We probably can no longer be referred to as a sexually repressed society. We go beyond winking at internet pornography, to legitimizing periodicals dedicated to the sexualized images of women, to inviting porn stars to speak on our college campuses as though they were participants in some form of high art. "LUST" is seen as the victimless sin, the sign of a society honestly embracing the reality of its sexuality. If you aren't afraid of a virtual slap in the face regarding how "victimless" it actually is, have a look at the website that maps the location of the sex offenders in your city. Little girls and boys are being taken from their own homes to satisfy the sick appetites of their abductors.
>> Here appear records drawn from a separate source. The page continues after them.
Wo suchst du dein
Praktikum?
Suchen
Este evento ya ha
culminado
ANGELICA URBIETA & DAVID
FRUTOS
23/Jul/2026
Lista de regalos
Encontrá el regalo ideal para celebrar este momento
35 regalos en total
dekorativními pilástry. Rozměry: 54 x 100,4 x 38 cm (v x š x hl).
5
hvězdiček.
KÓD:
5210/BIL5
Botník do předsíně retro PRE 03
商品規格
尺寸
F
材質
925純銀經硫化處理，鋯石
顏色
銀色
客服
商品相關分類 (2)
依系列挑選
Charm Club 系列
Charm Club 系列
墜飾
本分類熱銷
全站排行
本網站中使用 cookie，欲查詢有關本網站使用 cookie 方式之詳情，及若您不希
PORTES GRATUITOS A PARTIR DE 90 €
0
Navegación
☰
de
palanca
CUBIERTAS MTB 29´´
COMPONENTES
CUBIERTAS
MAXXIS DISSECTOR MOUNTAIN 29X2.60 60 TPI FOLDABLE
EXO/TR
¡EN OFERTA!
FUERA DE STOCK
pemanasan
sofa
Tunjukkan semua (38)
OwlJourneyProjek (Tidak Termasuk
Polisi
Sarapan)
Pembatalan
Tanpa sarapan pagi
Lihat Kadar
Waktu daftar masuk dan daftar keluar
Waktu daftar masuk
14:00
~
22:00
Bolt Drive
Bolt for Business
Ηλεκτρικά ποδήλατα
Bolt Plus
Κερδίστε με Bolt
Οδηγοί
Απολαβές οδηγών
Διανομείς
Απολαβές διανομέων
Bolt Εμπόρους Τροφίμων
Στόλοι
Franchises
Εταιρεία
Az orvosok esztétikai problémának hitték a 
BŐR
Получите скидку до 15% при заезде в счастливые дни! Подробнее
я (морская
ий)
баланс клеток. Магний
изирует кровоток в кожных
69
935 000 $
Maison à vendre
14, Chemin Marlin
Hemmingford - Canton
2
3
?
Americans are going on sex-holidays to foreign countries to buy sex with children. Families are being destroyed by sexual addictions. We have our secret service neglecting their duty to the President to indulge with prostitutes, and presidential candidates themselves involved in all manner of scandals. "LUST" is a private shortcoming, and what we hear of is but the tip of the iceberg. We all have desires... we're built that way... but when those desires are allowed to diminish our goodness, that "LUST" diminishes America's greatness.
"ENVY" is the basis of class warfare. The prosperity of another causes us sorrow, and we see it as unfair. We desire that prosperity for ourselves, but failing that we would be almost as content to see him deprived of his. If the rich man has come by his riches by honest and ethical means, or even by dumb luck or inheritance, we should rejoice that we live in a land with such opportunities. If his wealth is ill-gotten, then he is perhaps deserving of our ire, but we ought not be deluded into thinking that depriving the wealthy will enrich the poor. Our energies would be better spent on how to create wealth for all, than ravening over the scraps that one man possesses.
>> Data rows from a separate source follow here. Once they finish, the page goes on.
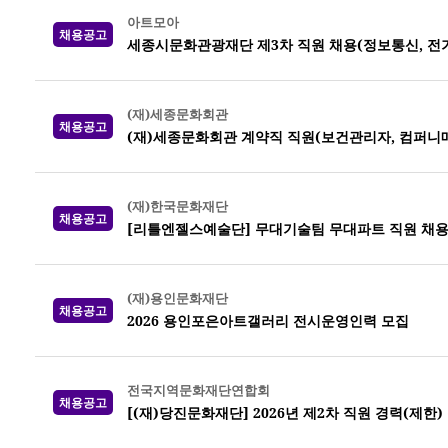
아트모아
채용공고
세종시문화관광재단 제3차 직원 채용(정보통신, 전기,
(재)세종문화회관
채용공고
(재)세종문화회관 계약직 직원(보건관리자, 컴퍼니
(재)한국문화재단
채용공고
[리틀엔젤스예술단] 무대기술팀 무대파트 직원 채
(재)용인문화재단
채용공고
2026 용인포은아트갤러리 전시운영인력 모집
전국지역문화재단연합회
채용공고
[(재)당진문화재단] 2026년 제2차 직원 경력(제한)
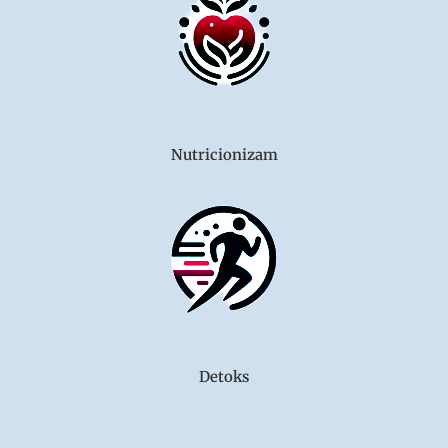
Nutricionizam
Detoks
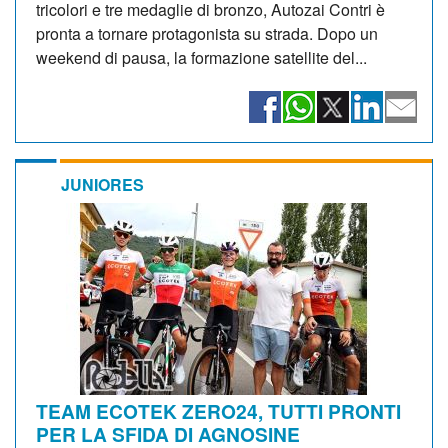
tricolori e tre medaglie di bronzo, Autozai Contri è
pronta a tornare protagonista su strada. Dopo un
weekend di pausa, la formazione satellite del...
JUNIORES
TEAM ECOTEK ZERO24, TUTTI PRONTI
PER LA SFIDA DI AGNOSINE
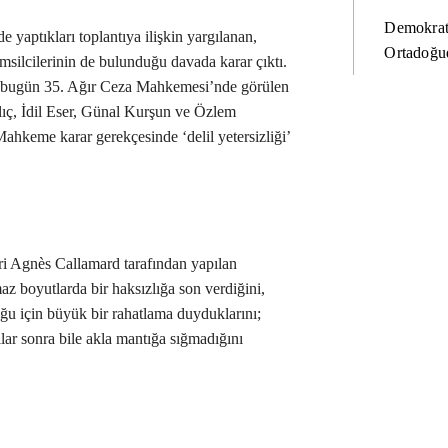
Demokrat
aptıkları toplantıya ilişkin yargılanan,
Ortadoğud
emsilcilerinin de bulunduğu davada karar çıktı.
n bugün 35. Ağır Ceza Mahkemesi’nde görülen
ıç, İdil Eser, Günal Kurşun ve Özlem
Mahkeme karar gerekçesinde ‘delil yetersizliği’
ri Agnès Callamard tarafından yapılan
az boyutlarda bir haksızlığa son verdiğini,
ğu için büyük bir rahatlama duyduklarını;
llar sonra bile akla mantığa sığmadığını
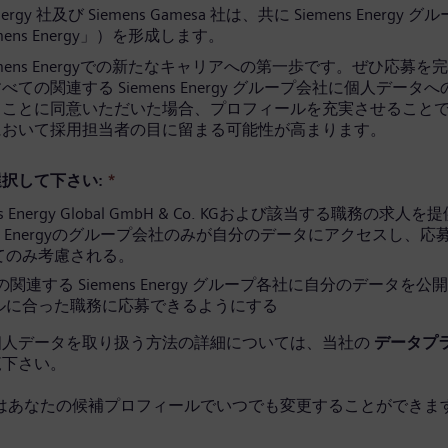
Energy 社及び Siemens Gamesa 社は、共に Siemens Energy 
mens Energy」）を形成します。
emens Energyでの新たなキャリアへの第一歩です。ぜひ応募を
ての関連する Siemens Energy グループ会社に個人データ
ることに同意いただいた場合、プロフィールを充実させること
において採用担当者の目に留まる可能性が高まります。
択して下さい:
*
ns Energy Global GmbH & Co. KGおよび該当する職務の求人
ens Energyのグループ会社のみが自分のデータにアクセスし、
てのみ考慮される。
関連する Siemens Energy グループ各社に自分のデータを公
ルに合った職務に応募できるようにする
個人データを取り扱う方法の詳細については、当社の
データプ
覧下さい。
はあなたの候補プロフィールでいつでも変更することができます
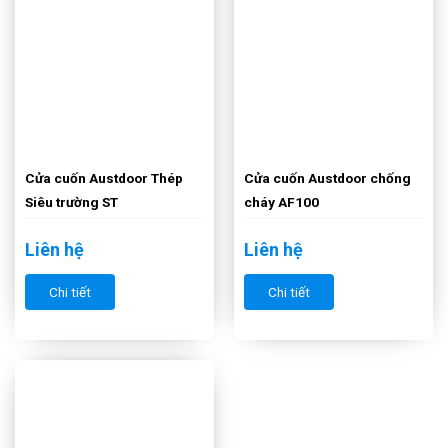
Cửa cuốn Austdoor Thép
Cửa cuốn Austdoor chống
Siêu trường ST
cháy AF100
Liên hệ
Liên hệ
Chi tiết
Chi tiết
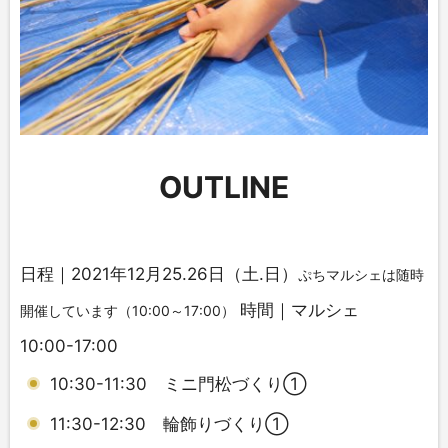
OUTLINE
日程｜2021年12月25.26日（土.日）
ぷちマルシェは随時
時間｜マルシェ
開催しています（10:00～17:00）
10:00-17:00
10:30-11:30 ミニ門松づくり①
11:30-12:30 輪飾りづくり①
It is more difficult to resist being envious when someone rubs your face in their wealth. There is nothing wrong with enjoying some of the prosperity you have been blessed with, if not what would be the benefit of being prosperous? There is a point, however, where we go past enjoying fine things in our prosperity and revel in the prosperity itself. "GLUTTONY" is going beyond normal appetites in indulgence, and is redirecting to utter waste what without sacrifice could have been used for charity to help others. Judging from our ever increasing waistlines, it is not a vice restricted to the rich! How big a house is big enough? How big a T.V.? How big a soda? There should come a place where one says we have enough for now, and that place should come before you require yet another credit card! If our citizenry or our government is gluttonous, it is charity that will suffer the consequences.
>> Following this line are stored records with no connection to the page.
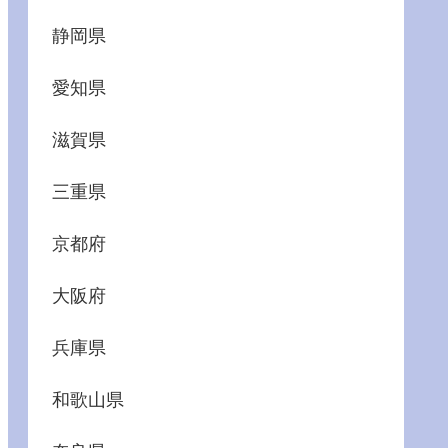
静岡県
愛知県
滋賀県
三重県
京都府
大阪府
兵庫県
和歌山県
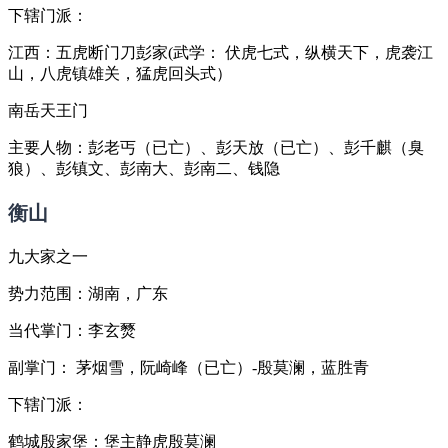
下辖门派：
江西：五虎断门刀彭家(武学： 伏虎七式，纵横天下，虎袭江
山，八虎镇雄关，猛虎回头式）
南岳天王门
主要人物：彭老丐（已亡）、彭天放（已亡）、彭千麒（臭
狼）、彭镇文、彭南大、彭南二、钱隐
衡山
九大家之一
势力范围：湖南，广东
当代掌门：李玄燹
副掌门： 茅烟雪，阮崎峰（已亡）-殷莫澜，蓝胜青
下辖门派：
鹤城殷家堡：堡主静虎殷莫澜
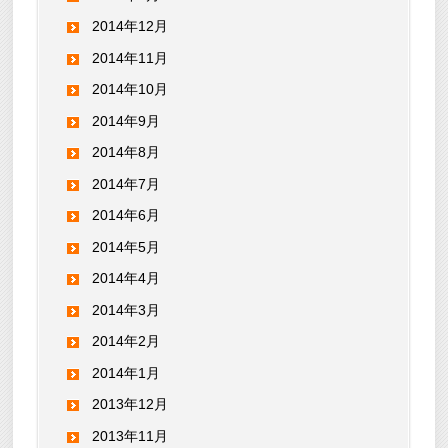
2014年12月
2014年11月
2014年10月
2014年9月
2014年8月
2014年7月
2014年6月
2014年5月
2014年4月
2014年3月
2014年2月
2014年1月
2013年12月
2013年11月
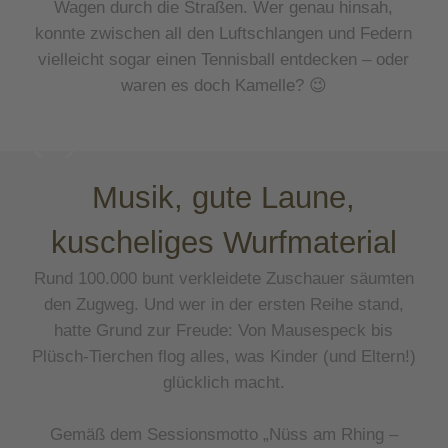
Wagen durch die Straßen. Wer genau hinsah,
konnte zwischen all den Luftschlangen und Federn
vielleicht sogar einen Tennisball entdecken – oder
waren es doch Kamelle? 😉
Musik, gute Laune,
kuscheliges Wurfmaterial
Rund 100.000 bunt verkleidete Zuschauer säumten
den Zugweg. Und wer in der ersten Reihe stand,
hatte Grund zur Freude: Von Mausespeck bis
Plüsch-Tierchen flog alles, was Kinder (und Eltern!)
glücklich macht.
Gemäß dem Sessionsmotto „Nüss am Rhing –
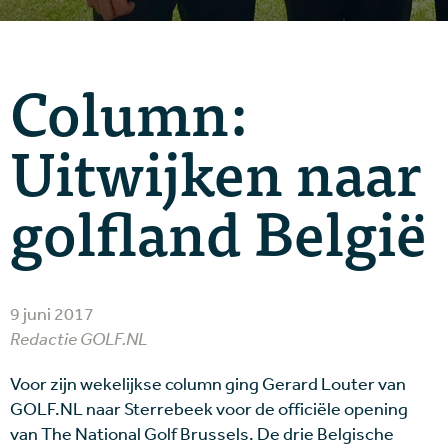
Column:
Uitwijken naar
golfland België
9 juni 2017
Redactie GOLF.NL
Voor zijn wekelijkse column ging Gerard Louter van
GOLF.NL naar Sterrebeek voor de officiële opening
van The National Golf Brussels. De drie Belgische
IMHO: This was likely too ambitious a subject to undertake in this format, and in the interest of brevity depth of discussion was sacrificed to merely sparking a direction of thought. Some will say that our system of government is leading us to decay. Others will insist that it is the abandonment of those principles of government that brings the decay. But government in America is an extension of the governed; ultimately we get the government we request, and the one we deserve. Great leadership seldom originates in government. Even when it is found there, it is first seen in the society that spawned it. The greatness of a Washington or a Lincoln was not independent of the society they lived in. Leaders in greatness most often arise outside the parameters of government. If the greatness and exceptionalism of America is to be restored it will not begin in the halls of Congress or the White House, but in the goodness of the hearts and souls of everyday Americans.